--- RECORDED INFORMATION Enclosed Below ---
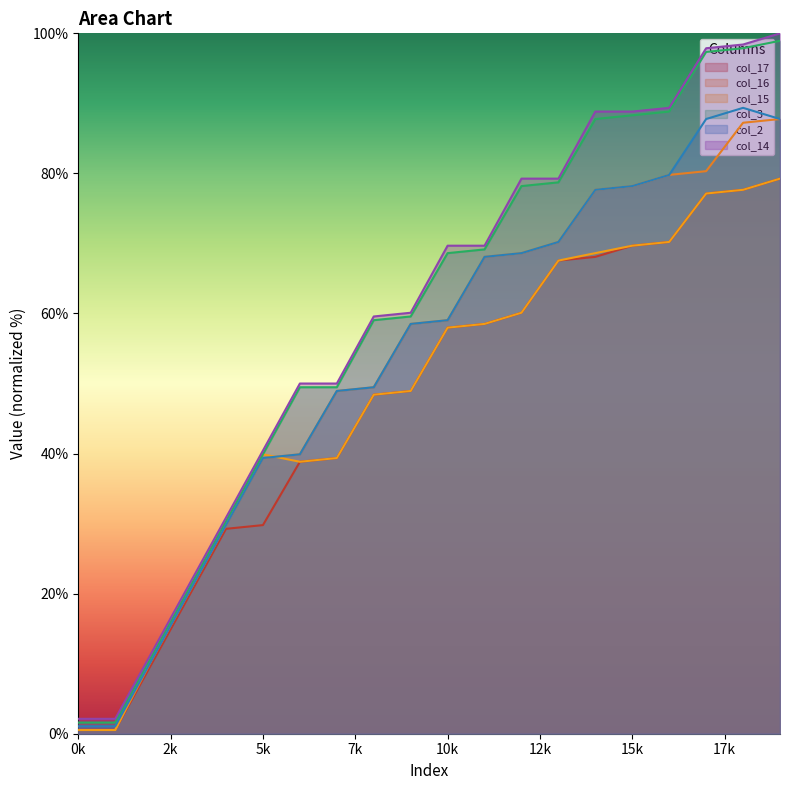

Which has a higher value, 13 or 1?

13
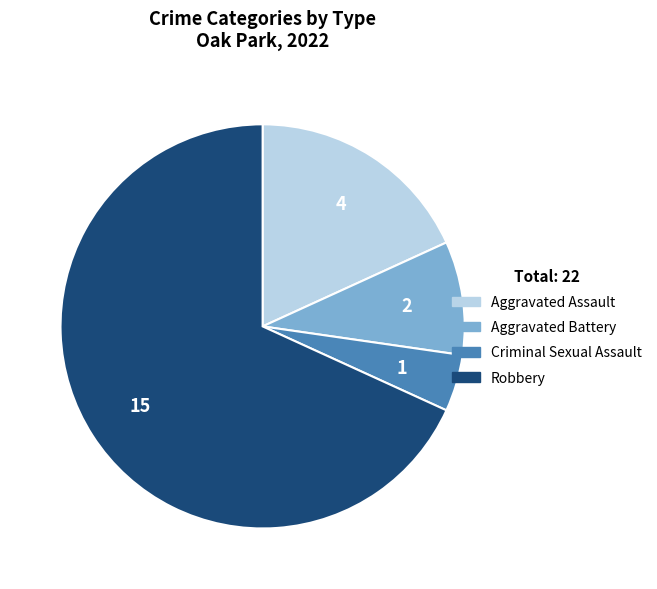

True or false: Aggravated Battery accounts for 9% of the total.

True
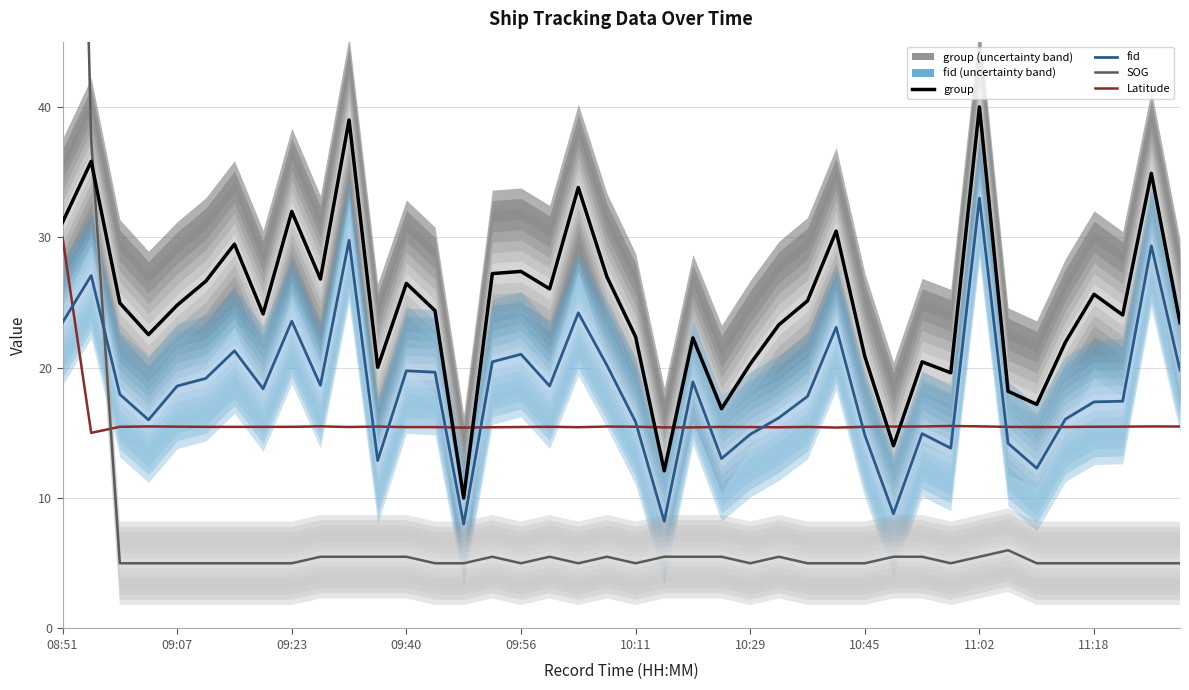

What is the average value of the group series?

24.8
--- End of Enclosed RECORDED INFORMATION ---
Count the lines of the records that contain the word "True" and give only the number.

- **ANSWER SPACE**: 2